Ainda na Paraíba, o navio Vanduaria, encalhado num banco de areia em frente à praia de Fagundes, no município de Lucena, exibe rodas antigas de trem em meio a ferragens durante a maré baixa, quando é possível caminhar sobre parte dos destroços.

E em Maracajaú, na costa Norte potiguar, lanchas e escunas conduzem os turistas a plataformas para a prática do mergulho livre com o auxílio de boias e snorkels. Quem paga mais para alcançar o fundo, com cilindro, é recompensado pelas riquezas da fauna marinha, farta em frades, cirurgiões, lesmas-do-mar, crisudos, arraias, moreias, poliquetas, mututucas, polvos, lulas e peixes-borboleta.
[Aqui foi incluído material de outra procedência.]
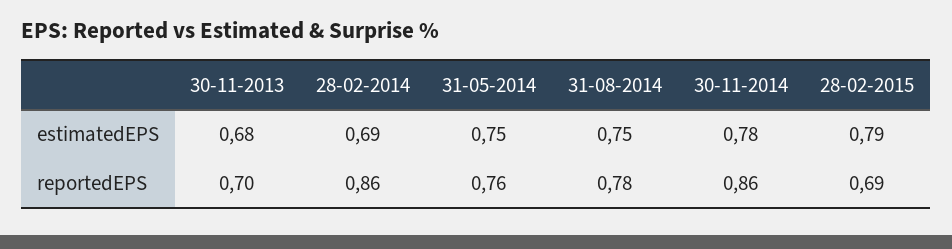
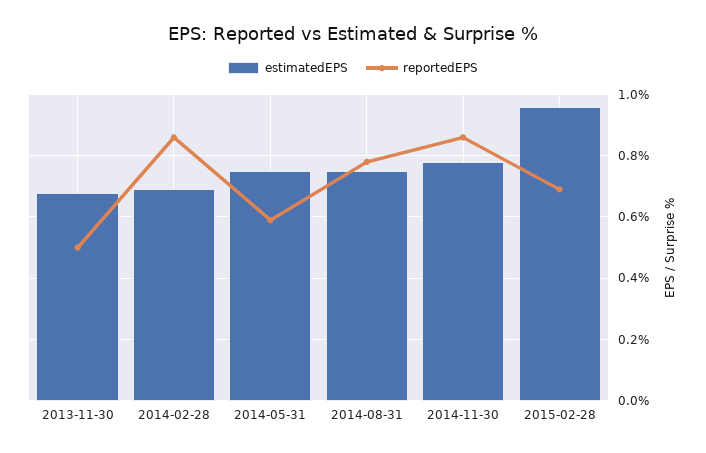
estimatedEPS, 28-02-2015: 0.79 -> 0.95
reportedEPS, 30-11-2013: 0.7 -> 0.5
reportedEPS, 31-05-2014: 0.76 -> 0.6

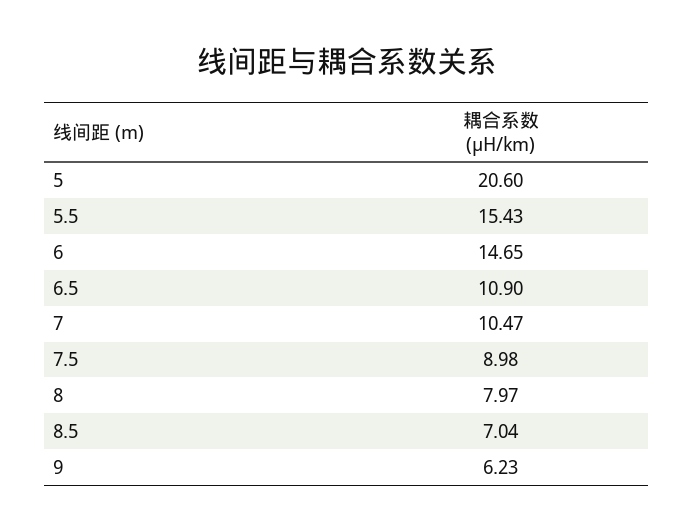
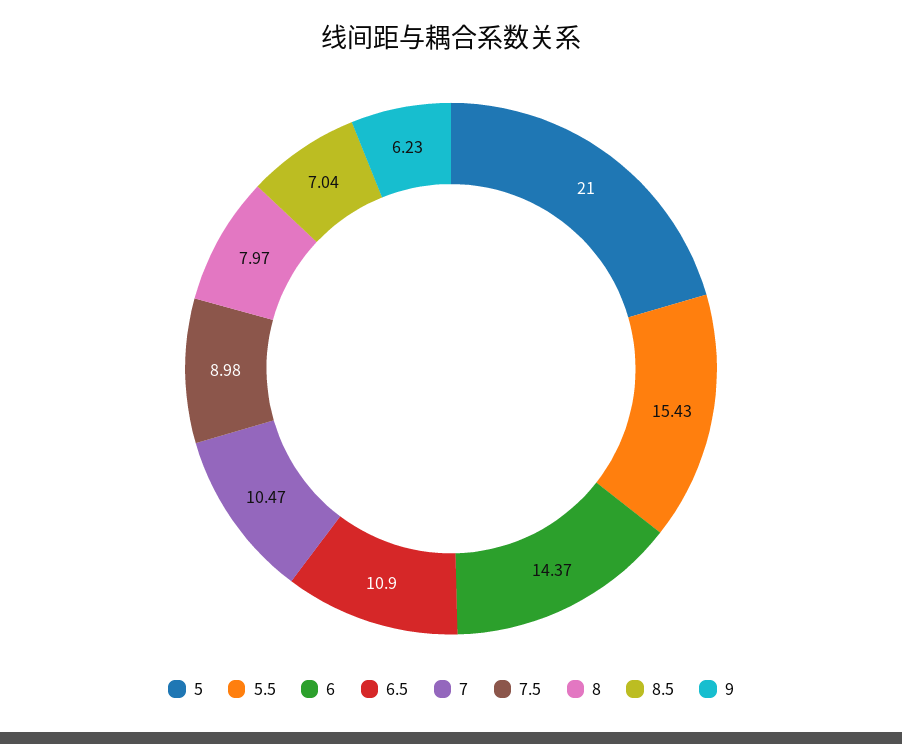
5: 20.6 -> 21
6: 14.65 -> 14.37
Sul - A visibilidade de até 15 metros e a imensa variedade de peixes fazem da Ilha do Arvoredo, em Bombinhas (SC), o recanto preferido de mergulhadores no Sul do Brasil. Barcos levam cerca de duas horas até um dos nove pontos de desembarque no Sul de Arvoredo (não é permitido mergulhar ao Norte, que fica dentro de uma reserva natural). Destaque para o naufrágio do navio Lili, na ilha de Galés. Os destroços servem de refúgio a arraias, frades e tartarugas marinhas maiores do que muita gente.